STUDY SELECTION AND DATA EXTRACTION: All Of the articles identified from the data sources were evaluated and all information deemed relevant was included in this review.
DATA SYNTHESIS: The neuropharmacology of St. John's wort has been examined in only a few studies. A mechanism similar to that of the synthetic antidepressants, such as the selective serotonin-reuptake inhibitors or monoamine oxidase (MAO) inhibitors, might play a role, but other mechanisms are possible.

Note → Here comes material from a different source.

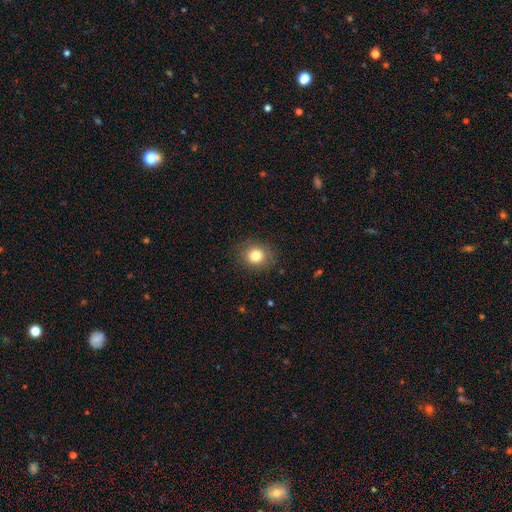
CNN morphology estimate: Smooth or featured? smooth (80%)
How rounded? round (79%)
Merging? none (87%)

CONCLUSIONS: Hypericum extracts have only weak activity in assays related to mechanisms of the synthetic antidepressants, that is, inhibition of MAO, catechol O-methyltransferase, or serotonin reuptake. It has been postulated that the clinical efficacy of St. John's wort could be attributable to the combined contribution of several mechanisms, each one too weak by itself to account for the overall effect. The recent demonstration of a significant affinity of hypericin for sigma receptors presents new possibilities for consideration.
And also this one-
The influence of hypericin, hypericum total extract and hypericum fractions on the activity of MAO and COMT, prepared in vitro from pork liver, were investigated in several concentration steps. An inhibition of MAO could be shown in the following concentrations (extract correlated to a mean molecular value of 500): hypericin to 10(-3) M, hypericum total extract to 10(-4) M, one extract fraction up to 10(-5). A COMT inhibition could not be shown for hypericin, with hypericum extract to 10(-4) M and with two extract fractions also up to 10(-4) M. The MAO inhibiting fraction contained hypericins as weil as flavonoles, the COMT-inhibition fraction being mainly flavononoles and xanthones. The concentrations of inhibition shown might not be sufficient to explain the clinically proven antidepressive effect of hypericum particularly with regard to the inhibition of the MAO activity.